## [Task directions]
Locate every line below that contains the string "deze" and copy each one. Case counts.

********************

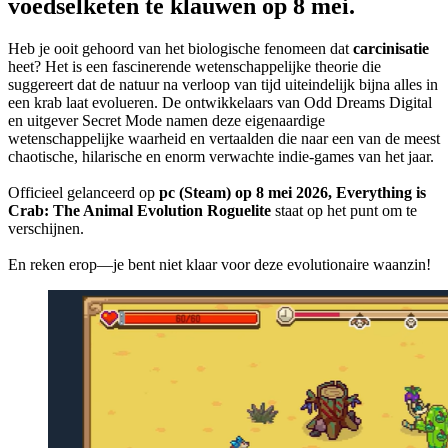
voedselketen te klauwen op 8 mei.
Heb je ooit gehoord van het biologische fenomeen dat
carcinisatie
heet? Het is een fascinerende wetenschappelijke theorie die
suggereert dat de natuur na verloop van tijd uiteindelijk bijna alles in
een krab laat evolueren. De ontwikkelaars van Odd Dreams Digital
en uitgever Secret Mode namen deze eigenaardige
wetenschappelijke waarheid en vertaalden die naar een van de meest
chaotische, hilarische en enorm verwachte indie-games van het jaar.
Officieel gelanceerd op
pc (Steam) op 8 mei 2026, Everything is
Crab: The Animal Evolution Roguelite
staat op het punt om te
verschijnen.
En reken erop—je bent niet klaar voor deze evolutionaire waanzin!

********************

## [Expected answer]
en uitgever Secret Mode namen deze eigenaardige
En reken erop—je bent niet klaar voor deze evolutionaire waanzin!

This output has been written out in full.